Verdigris also lists W Hotels, InterContinental Hotels Group and Meridien as some of their past clients.
Verdigris seems to have a machine learning Data Scientist in Chiqun Zhang, who holds PhD in Computational and Applied Mathematics and an MS in Computer Science from Carnegie-Mellon. We were unable to find any C-level executives with robust AI experience on the company’s team.
Bidgely offers a software which they claim can help electric utility businesses gather data about the amount and cost of energy used by various home appliances and send customers visual representations of this data to increase engagement using machine learning.

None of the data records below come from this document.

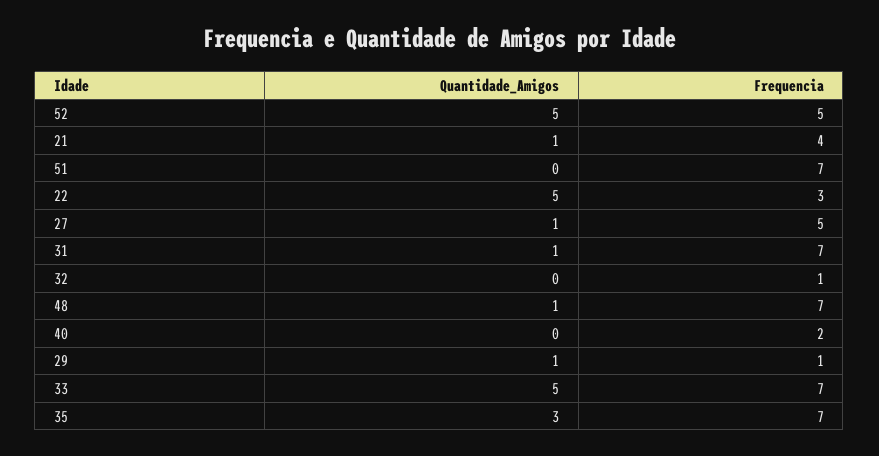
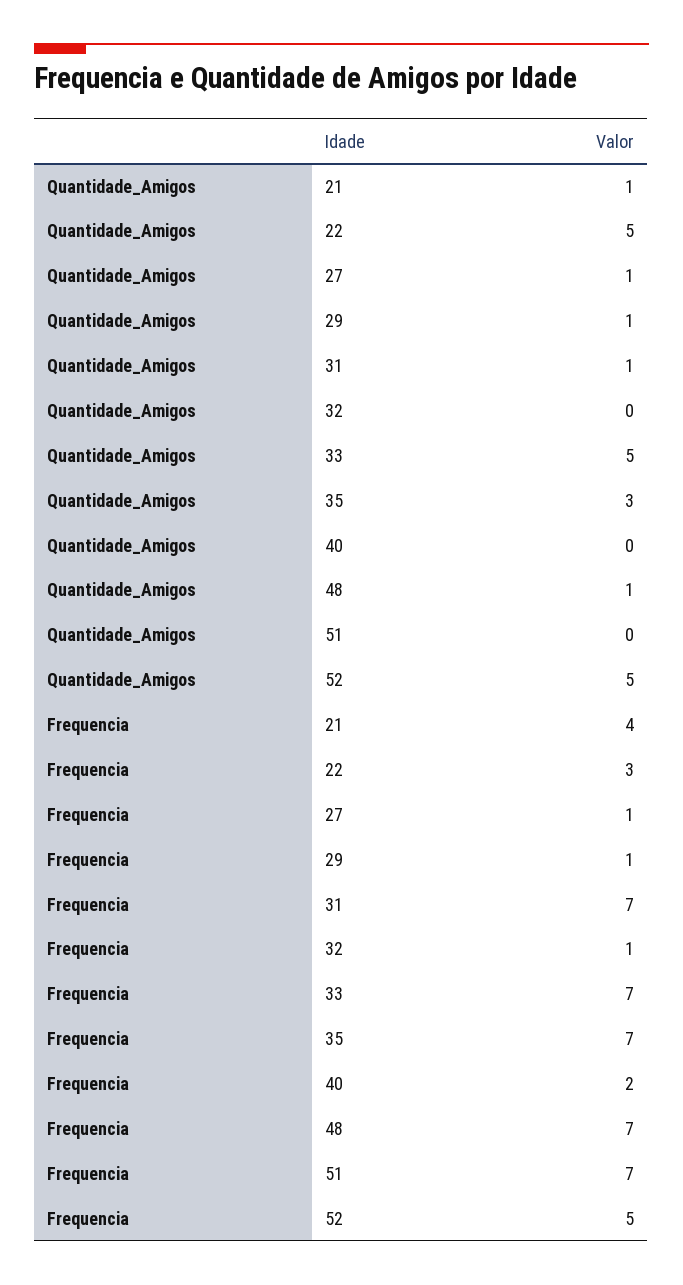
Frequencia, 27: 5 -> 1

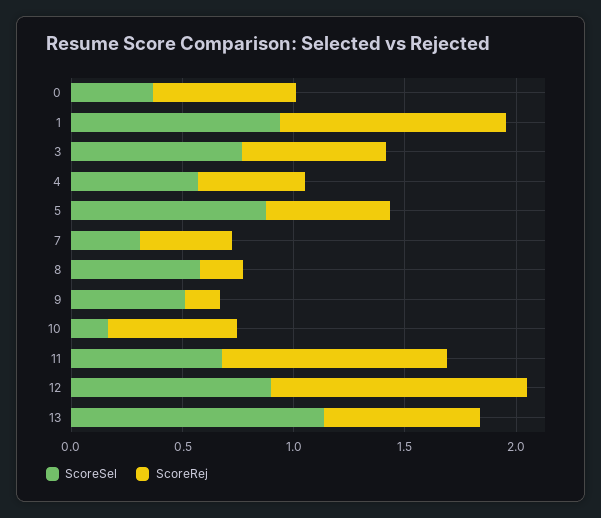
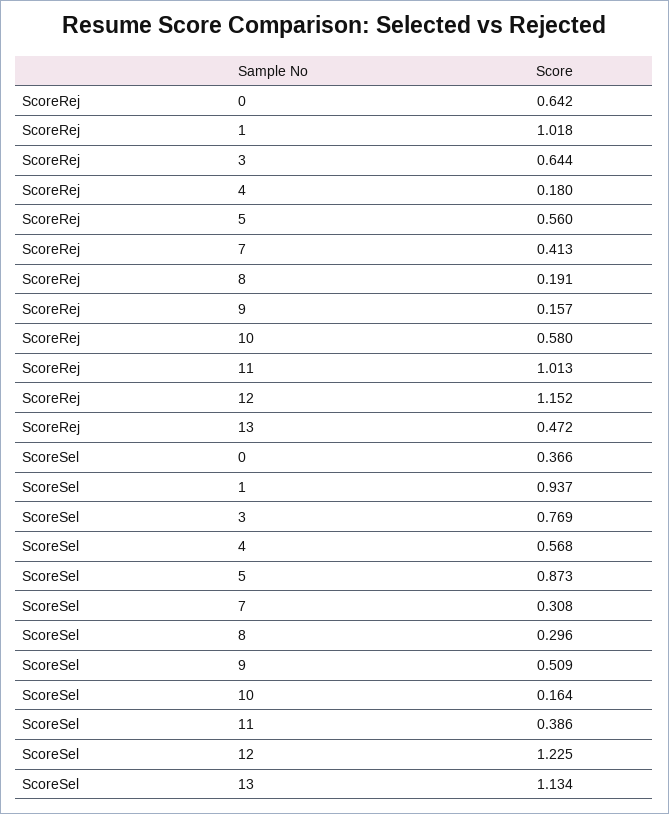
ScoreRej, 4: 0.5 -> 0.18
ScoreSel, 8: 0.6 -> 0.296
ScoreSel, 11: 0.7 -> 0.386
ScoreSel, 12: 0.9 -> 1.225
ScoreRej, 13: 0.7 -> 0.472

Bidgely claims users can receive information about their energy usage through emails, SMS, a web portal, or mobile app. Bidgely claims their machine learning models were trained on a database of over 50 billion meter readings from smart meters and can automatically itemize major loads in a house. Then, the Bidgely software uses machine learning algorithms to identify the power consumption levels for each appliance in a home and send alerts to the user with recommendations on reducing energy use. The system then provides users with actionable insights on their dashboards for energy saving tips such as turn down the thermostat by two degrees or unplug the computer at night.

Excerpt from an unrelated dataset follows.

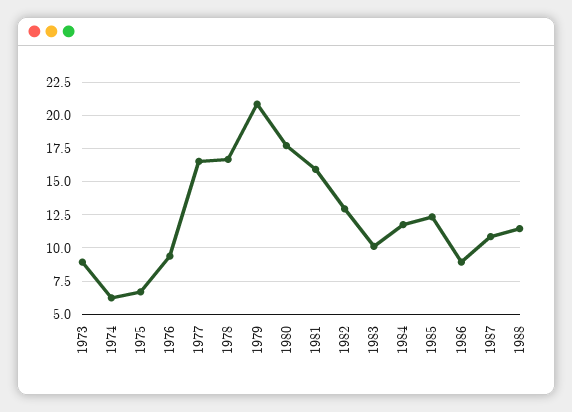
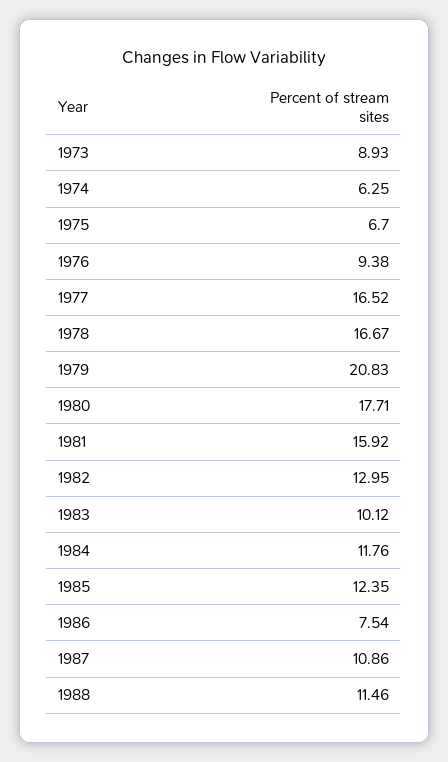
1986: 9 -> 7.54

Below is a short 1-minute video demonstrating how Bidgely systems work on their app:
Bidgely claims to have helped United Energy (UE) reduce peak electrical load amongst their residential customers. The utility firm integrated the Bidgely HomeBeat app with its offering to customers in a pilot project which could help the residential users access their real-time energy usage and gain insights on reducing their overall footprint. According to Bidgely, this resulted in average peak load shift of over 30% per user per event in the pilot project as shown in the figure below from Bidgely.
Bidgely also lists Duke Energy, Georgia Power, London Hyfro, Pacific Gas and Electric Company as some of their past clients.

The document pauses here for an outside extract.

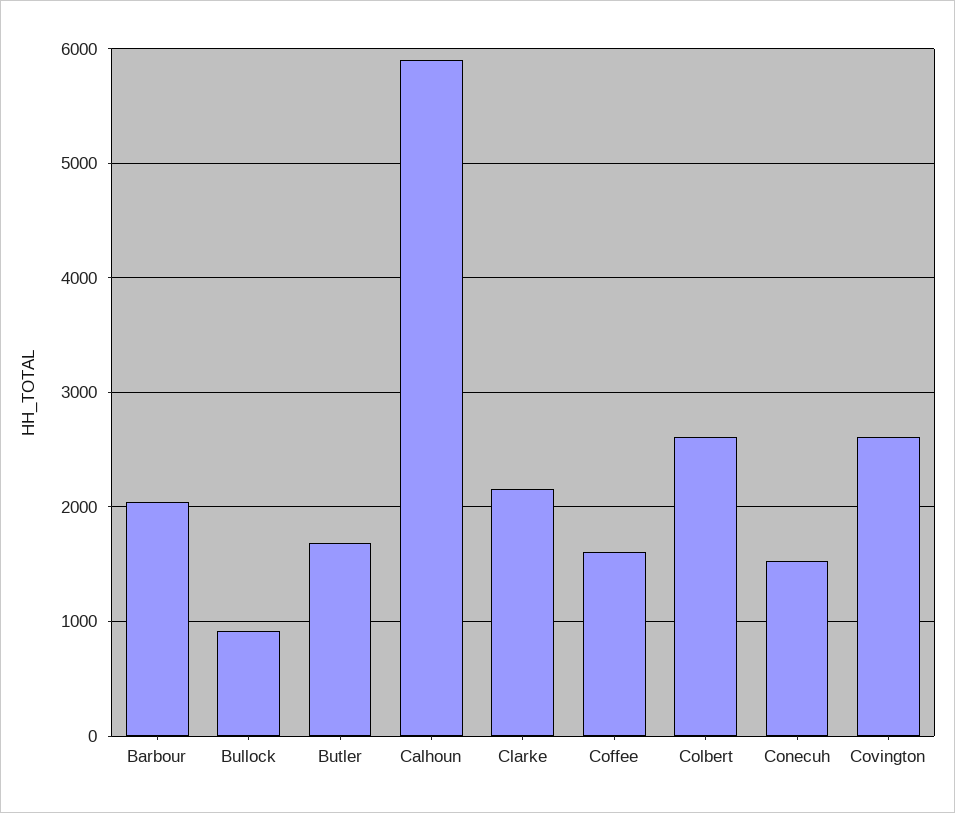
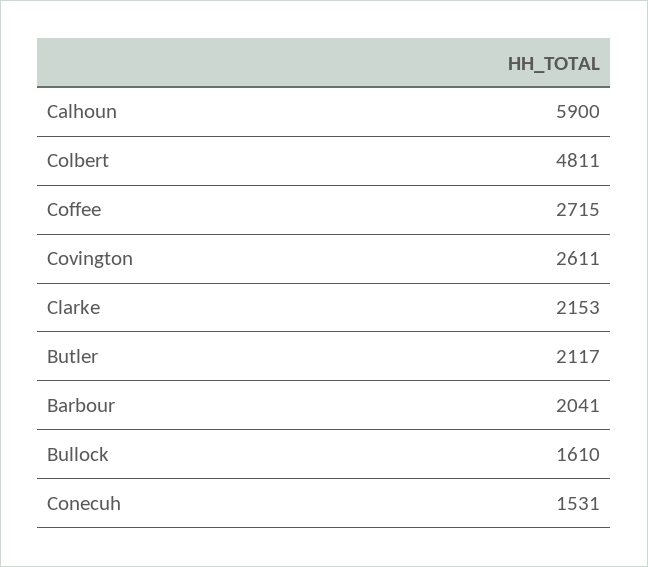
Bullock: 900 -> 1610
Butler: 1700 -> 2117
Coffee: 1600 -> 2715
Colbert: 2600 -> 4811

Basant Kumar Pandey is Senior Data Scientist at Bidgely at Bidgely. Previously, Pandey served as Technical Lead at Samsung Research India – Bangalore, where he worked with face clustering and recognition in videos.
Takeaways for Business Leaders in Facility Management
Based on the companies we found, optimizing energy costs seems to be the most commonplace application for AI in building automation. Large companies like IBM and startups offer commercial analytics products aimed at smart buildings.
Bidgely seems to have raised over $51.6M in funding and has over 137 employees. A large part of their success seems to have stemmed from offering products to electric utilities that offer mutual benefits to both the utility and its customers. Bidgely also has several successful case studies and projects with utility firms in US and UK. PointGrab recently announced a $7 million investment from Philips Lighting on top of their existing investments from ABB Technology Ventures (ATV).
Businesses can expect AI to become more commonplace in smart building applications since the existence of smart home appliances has created a trove of IoT sensor data. Additional use cases in applications like security and privacy may be well established in the next two to five years. That said, it might be some time before we see buildings using occupant level personal data (such as biometric data) to improve comfort and reduce costs.
Companies in the space seem to be following multiple strategies, with some offering their own hardware sensing devices and others focused on AI analytics software and apps. The building automation industry has several industry standards and protocols that often vary by geography. Building or facility managers in this space might need to be aware of any network of device compatibility issues before engaging in projects.